£17 billion ‘hidden’ cost of poor investment decision-making and advice to Local Government Pension Funds.
CLERUS has just released the first in a series of research reports on governance and investment decision-making in UK Pensions Funds. The first report focuses on Local Government Pension Schemes (“LGPS”).
The Independent research conducted by CLERUS reveals the majority of local government pension schemes do not comply with key Myners Principles on good governance and the data indicates that this basic lack of compliance and transparency can explain an annual shortfall versus LGPS benchmarks and targets of more than £2 billion per annum or £17 billion in net present value over 10 years. In addition the report shows that Schemes with good governance against the Myners Principles on Performance Measurement perform at least 0.5% per annum better over 5 and 10 years than those with poor governance.

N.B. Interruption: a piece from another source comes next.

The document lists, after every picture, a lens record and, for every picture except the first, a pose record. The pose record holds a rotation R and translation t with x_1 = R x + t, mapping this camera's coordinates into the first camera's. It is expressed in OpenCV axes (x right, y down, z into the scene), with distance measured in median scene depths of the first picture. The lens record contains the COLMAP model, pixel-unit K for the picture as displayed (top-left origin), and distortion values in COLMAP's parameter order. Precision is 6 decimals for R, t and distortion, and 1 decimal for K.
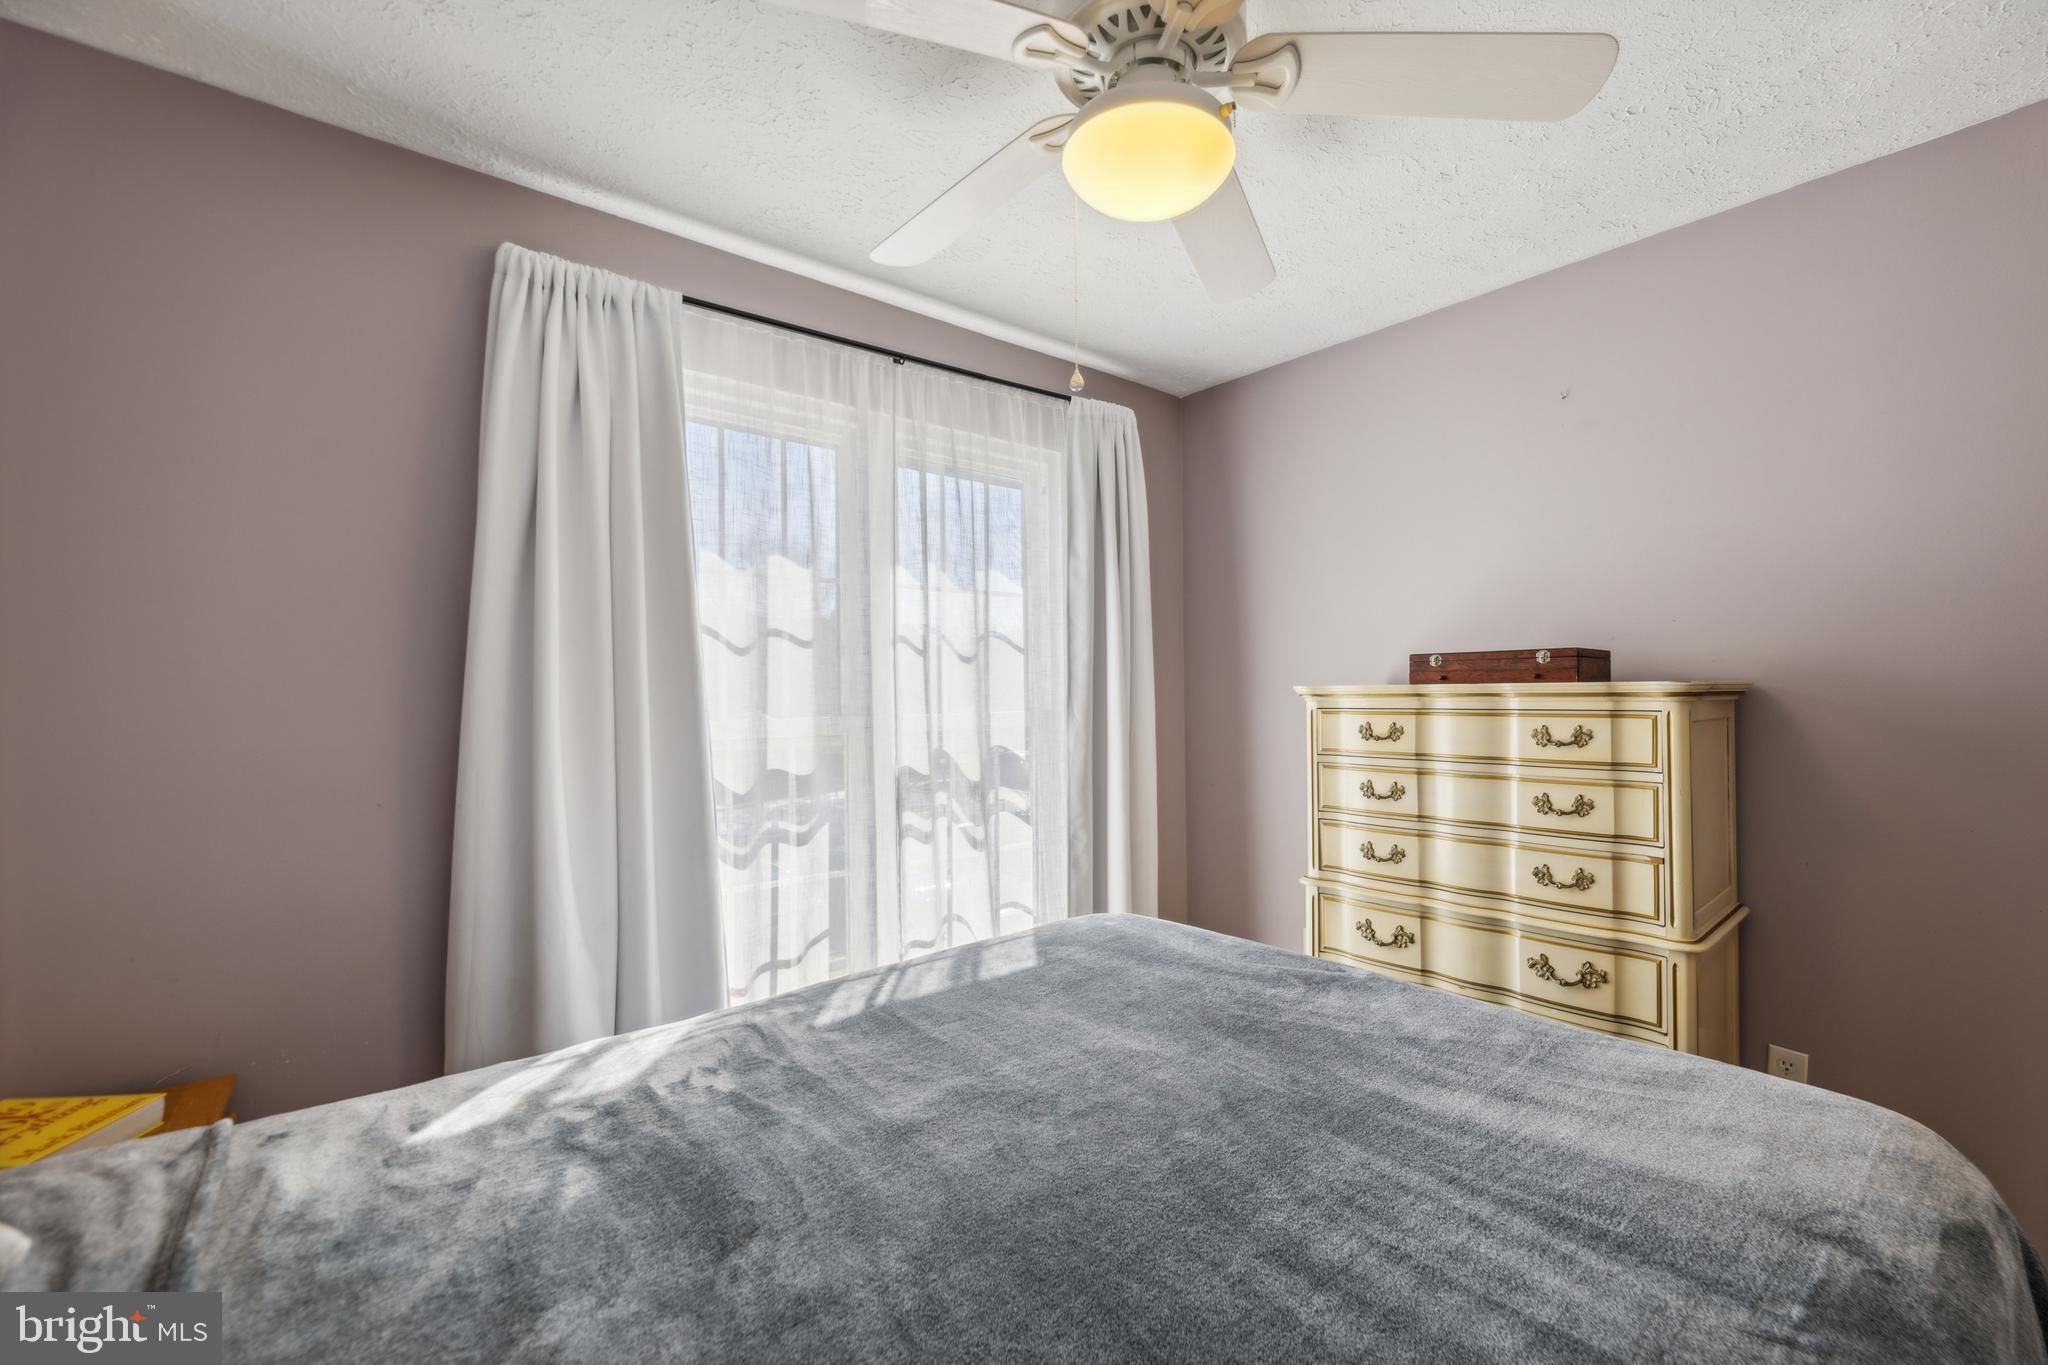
lens RADIAL K [[842.8, 0, 1021.4], [0, 842.8, 696.3], [0, 0, 1]] dist [-0.003903, 0.000205]
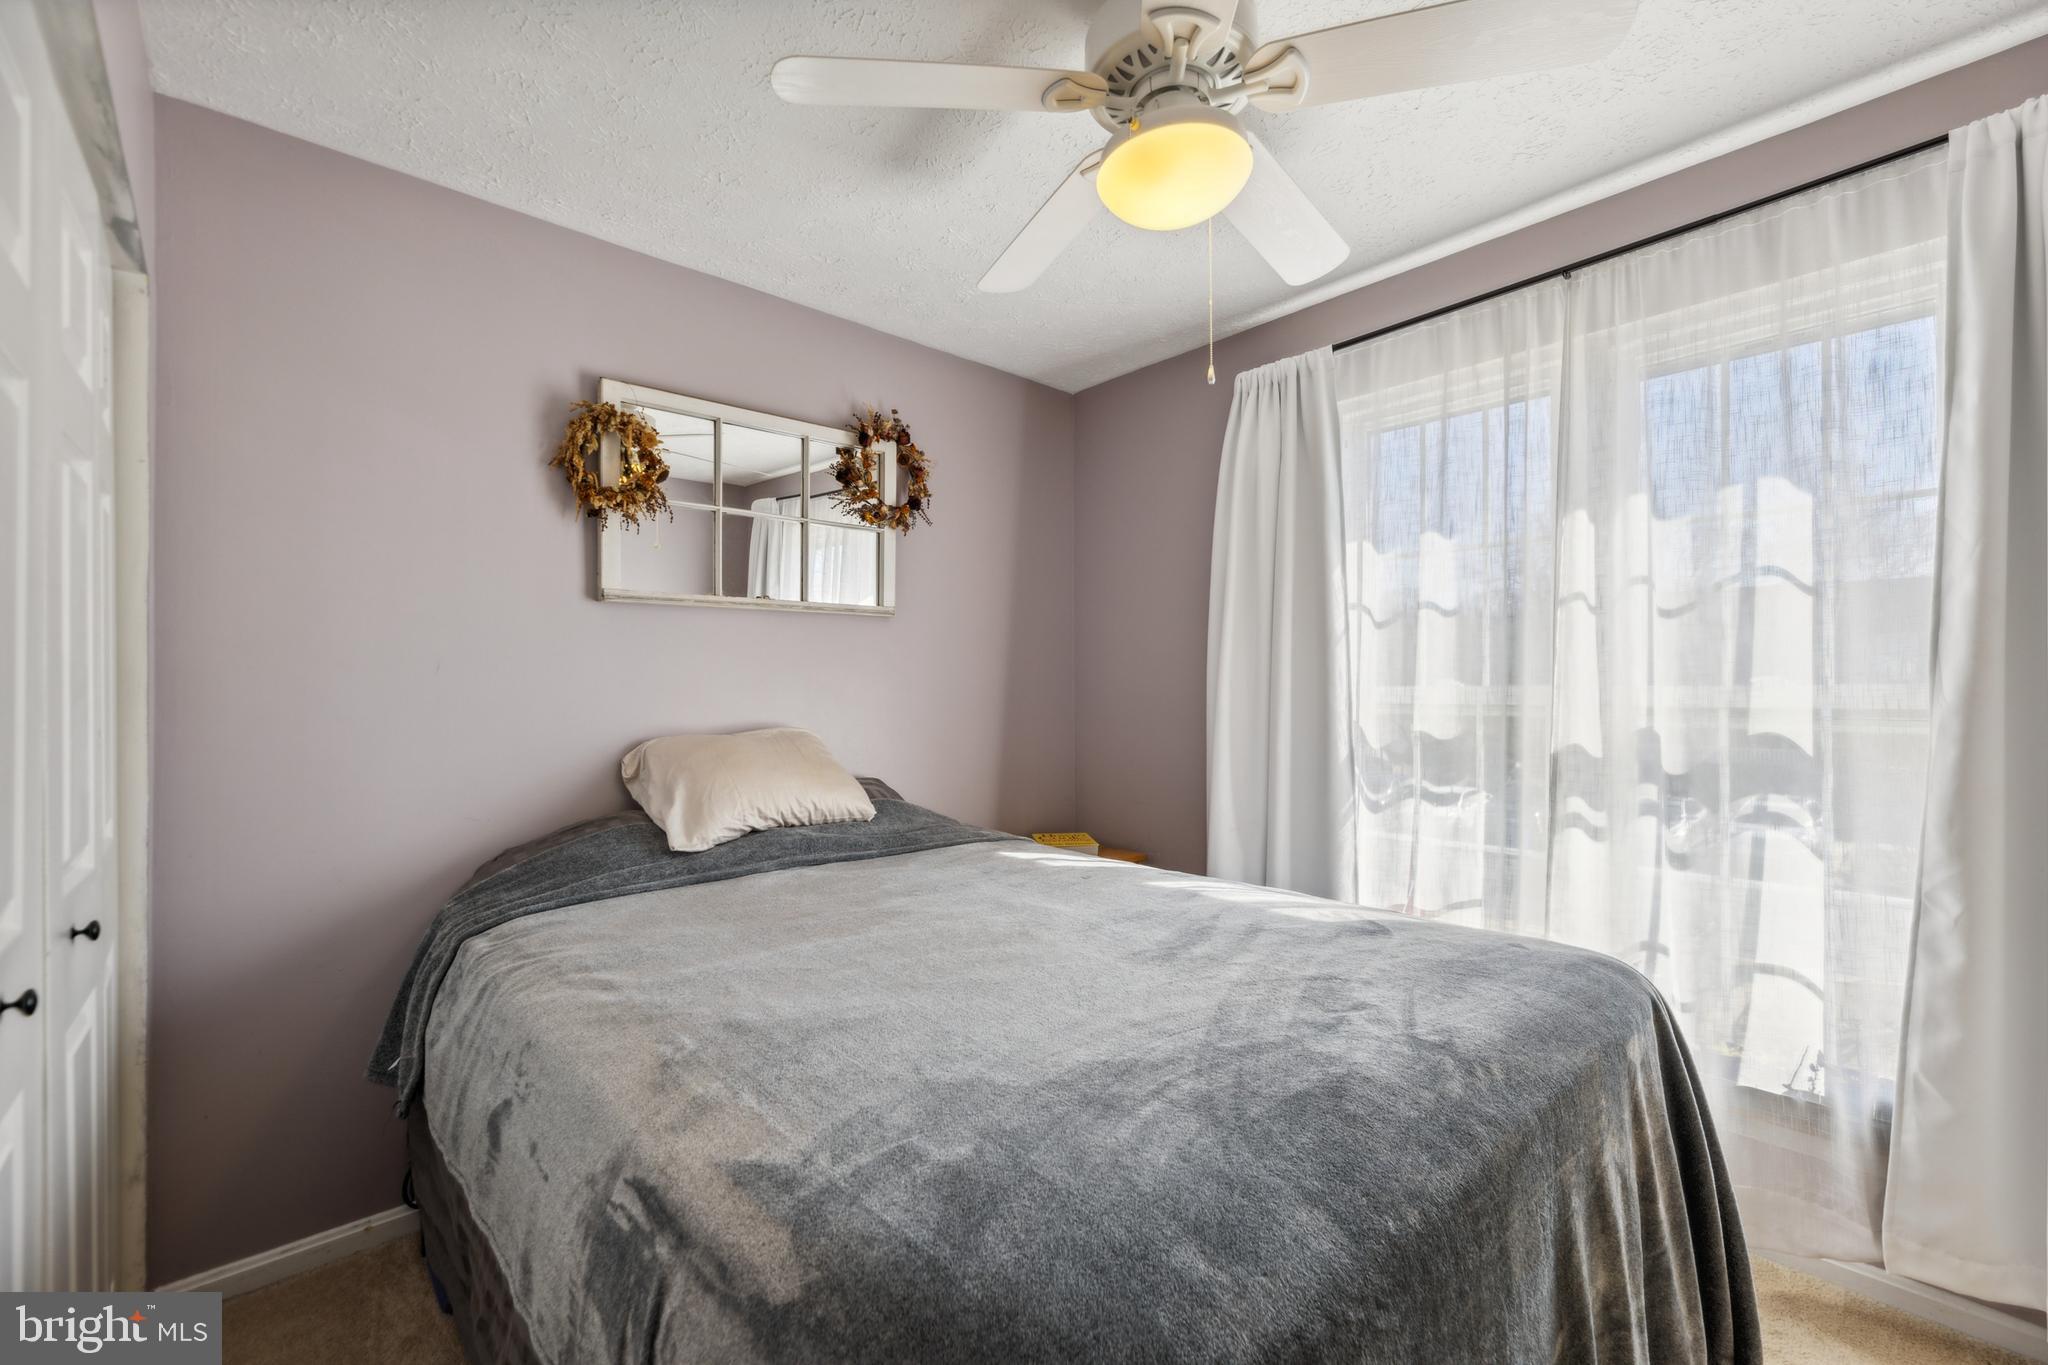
lens RADIAL K [[842.8, 0, 1021.7], [0, 842.8, 683.4], [0, 0, 1]] dist [-0.003903, 0.000205]
pose [[0.049644, 0.003450, -0.998761, 0.700514], [-0.001560, 0.999993, 0.003376, 0.018756], [0.998766, 0.001390, 0.049650, 0.404609]]
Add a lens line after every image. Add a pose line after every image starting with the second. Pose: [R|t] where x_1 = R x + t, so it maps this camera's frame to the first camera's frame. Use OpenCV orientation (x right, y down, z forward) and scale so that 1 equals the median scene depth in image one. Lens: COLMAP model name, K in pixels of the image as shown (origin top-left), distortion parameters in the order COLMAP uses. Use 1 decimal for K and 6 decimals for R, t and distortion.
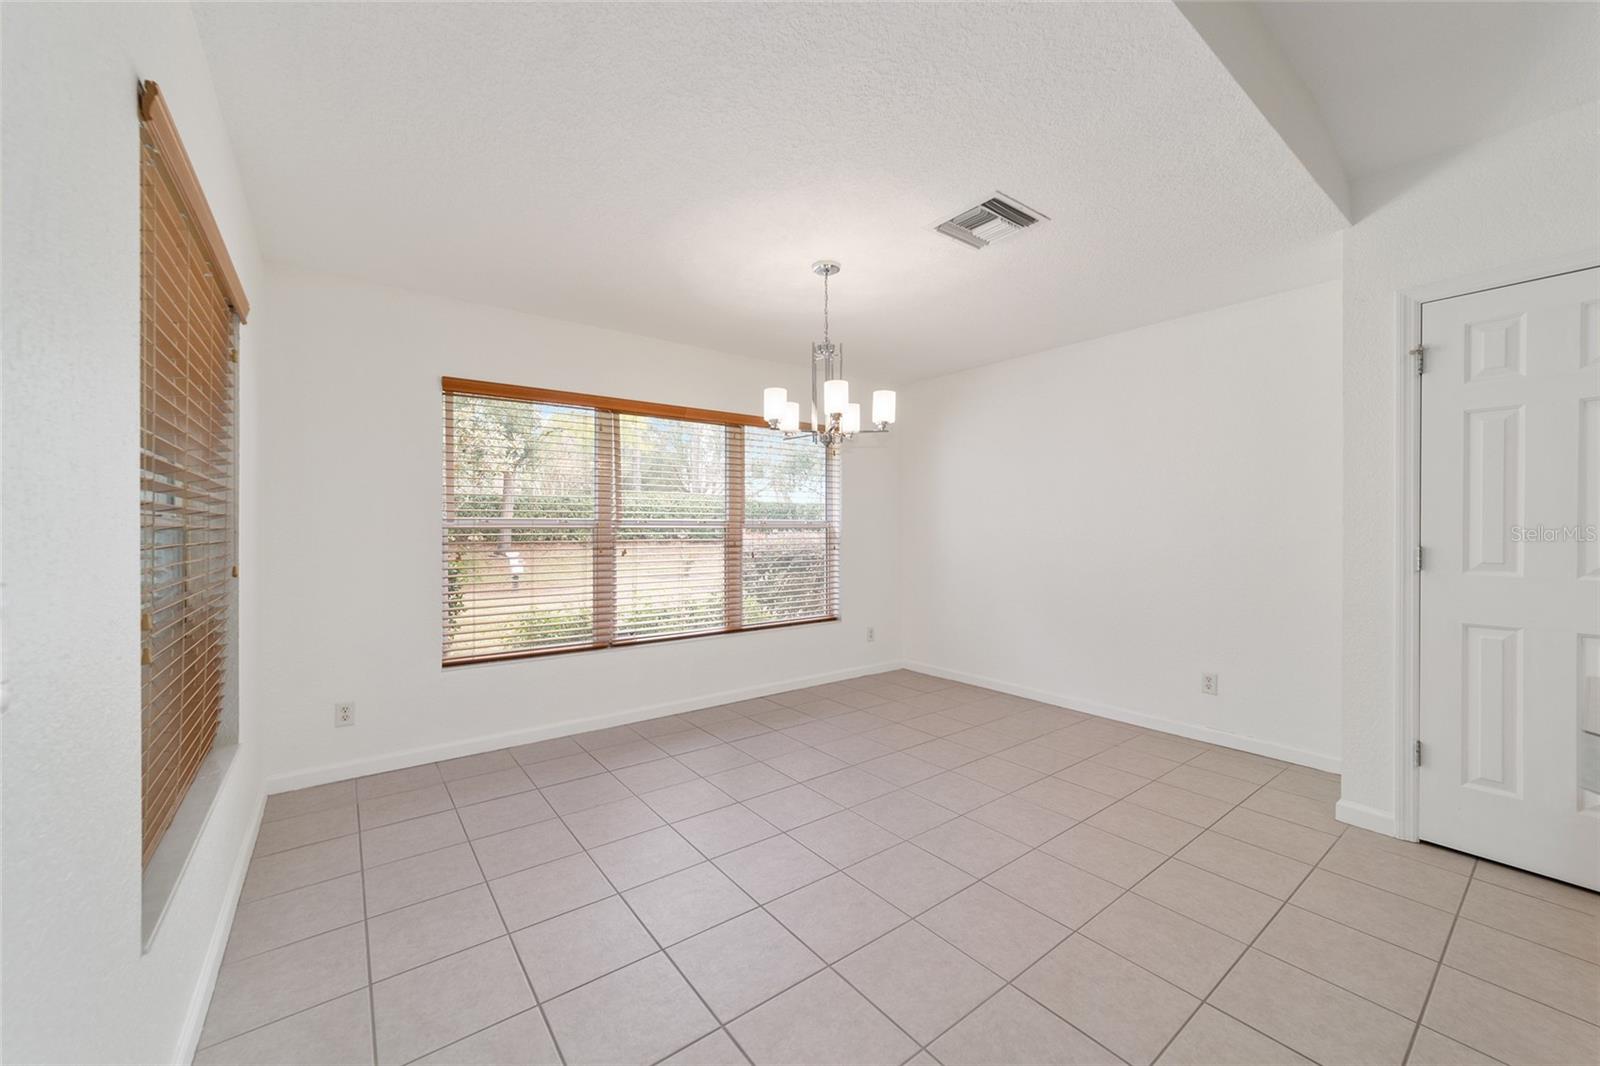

“Improving investment governance via the formal measurement of the performance of investment decisions and advice has the potential to yield significant results for institutional investors” said Henrik Pedersen, Managing Partner & Co-Founder of CLERUS
- Significant Governance and Investment Decision-Making deficit in LGPS totalling £2.1 billion per annum or net present value of £17.5 billion over 10 years
- More than 90% of LGPS does not substantially comply with Myners’ Principle of Performance measurement of investment advisors and own investment decision-making
- Schemes with good governance against the Myners Principles on Performance Measurement perform at least 0.5% per annum better over 5 and 10 years than those with poor governance
- LGPS data shows that Schemes using Investment Consultants on average perform more than 0.4% per annum worse than those who don’t
- Current situation where local pension schemes and advisors are left to ‘mark their own homework’ with respect to investment performance and decision-making is not working
- Proper implementation of Myners Principles has the potential to unlock significant performance improvements of at least 0.5% per annum for the average scheme
- Current Proposals to ‘force’ Local Government Pension Plans into passive management addresses the symptoms rather than being a cure for poor governance
- It is the quality of governance and decision-making that drives performance differences and the Schemes with good governance have on average outperformed the Schemes with poor governance
The report highlights the urgent need to implement the good governance recommendations outlined in the Myners Report, including the formal performance measurement of trustees’ investment decision-making and of the recommendations made by their investment advisors.